By Bruno Maradei, Global Head of Sustainable Investments at Aegon Asset Management

Much has been written and discussed recently on impact investment, and an increasing number of investors have become interested in the idea of ‘putting their money to good use’. The Global Impact Investor Network (GIIN) estimated the global impact investing market to stand at USD 1.164 trillion in 2022 . When discussing impact investments and what defines them, a certain common mantra tends to be repeated: intentionality, additionality and measurability.

What is impact investing?

Every economic activity will generate positive and negative social and environmental impacts. A textile manufacturer will likely be providing several workers with their livelihoods (hopefully through living wages), be paying local and national taxes thereby contributing to public goods and perhaps also investing in local communities. At the same time, they will be consuming a lot of freshwater, potentially polluting the environment through the use of dyes and other chemicals and generating other negative environmental impacts that can vary depending on how they source their raw materials, the recyclability of their products and so on.

Impact investing is anchored on the concept of intentionally trying to maximize the net positive social or environmental impacts of investment decisions. In its most widely accepted definition, from the GIIN, ‘Impact investments are investments made with the intention to generate positive, measurable social and environmental impact alongside a financial return’.

How do we evidence an intention?

The consensus is that, at a minimum, an investor should be transparent about their impact objective prior to making the investment. To be credible, such a documented intention should include the assumptions being made about how the investment will lead to the intended impact. This is usually called a ‘theory of change’.

What is additionality?

Assumptions are made at each step of this process, the first of which is that an investment enables the economic activity in question. The term ‘additionality’ is usually referenced with regards to this assumption, or in other words, it questions whether the activity would have taken place without the investment proposed.

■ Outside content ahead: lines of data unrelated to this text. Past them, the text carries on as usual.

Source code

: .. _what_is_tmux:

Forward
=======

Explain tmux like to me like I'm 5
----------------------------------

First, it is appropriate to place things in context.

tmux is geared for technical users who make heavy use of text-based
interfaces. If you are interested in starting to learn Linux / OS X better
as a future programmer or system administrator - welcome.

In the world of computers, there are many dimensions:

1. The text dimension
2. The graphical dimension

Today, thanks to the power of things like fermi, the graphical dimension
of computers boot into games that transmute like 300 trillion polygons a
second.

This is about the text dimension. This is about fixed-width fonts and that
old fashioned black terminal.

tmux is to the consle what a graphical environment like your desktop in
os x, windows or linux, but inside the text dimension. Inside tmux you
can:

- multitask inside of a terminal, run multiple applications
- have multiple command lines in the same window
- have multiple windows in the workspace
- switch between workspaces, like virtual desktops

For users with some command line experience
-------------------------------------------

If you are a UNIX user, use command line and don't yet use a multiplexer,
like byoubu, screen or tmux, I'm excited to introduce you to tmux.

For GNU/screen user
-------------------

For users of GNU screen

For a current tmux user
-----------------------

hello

As a test based on a counterfactual scenario, additionality can never be proved beyond reasonable doubt: there may always be an investor somewhere willing to have made the investment if you had not. Intuitively many impact investors use liquidity as a proxy for additionality under the assumption that the more liquid an investment, the larger the number of investors willing to make that investment and therefore the lower the additionality of their investment. But this assumption may not hold true in every scenario and may be difficult to test. For example, there may be more investors willing to invest in venture capital funds in the US than those willing to purchase green bonds issued by a small emerging market financial institution, even if at first glance most would categorize venture capital funds as some of the most illiquid and therefore ‘additional’ investments

Furthermore, it is difficult to test whether all investors would be willing to invest on the same terms, further hampering the additionality test. This is an additionality measurement problem often encountered in development finance. While at face value you may find many investors that would respond positively to a potential investment opportunity, their perception of risk and demanded return to compensate for that risk can vary significantly, especially in developing countries and more illiquid asset classes where market pricing signals are harder to obtain, and risks are harder to assess.

Using liquidity as a proxy for additionality without careful consideration of the impact objective and the means proposed to achieve such impact may also inadvertently penalize investments with high potential impact. Consider the common impact objective of mitigating climate change. At one end of the spectrum, liquidity as a proxy for additionality would lead us to conclude that a venture capital investment in new carbon reduction technologies has the highest additionality. At the other end of the spectrum, an investor claiming impact by investing in large cap stocks such as Tesla would be classified as having low additionality, given capital is just changing hands in secondary markets without being directed towards new projects. However, an activist investor taking targeted positions in the oil majors with the objective of transforming those companies and getting them to set Scope 32 emission targets might have a much larger real-world impact on climate change mitigation than the venture capitalist and her investment in unproven, potentially unscalable technologies.

Do we really need to prove additionality to be credible impact investors?

These challenges do not necessarily mean additionality is a useless concept. Many impact investors are keen to demonstrate or be assured that their capital is transformative, and additionality presents the ultimate test as to whether the world changed as a result of the investment made. However, when addressing additionality, claims are hard to verify, and investment liquidity remains an imperfect proxy. It is reassuring that the impact investment definitions proposed by regulatory and legislative bodies so far do not refer to additionality directly, as enforcement would be problematic otherwise. Instead of focusing too much attention on arguing and proving additionality, impact investors are better served by thorough descriptions of the theory of change, including the assumptions made at each stage and the risks to those assumptions playing out, as well as increased efforts to measure outcomes and evaluate long-term impacts.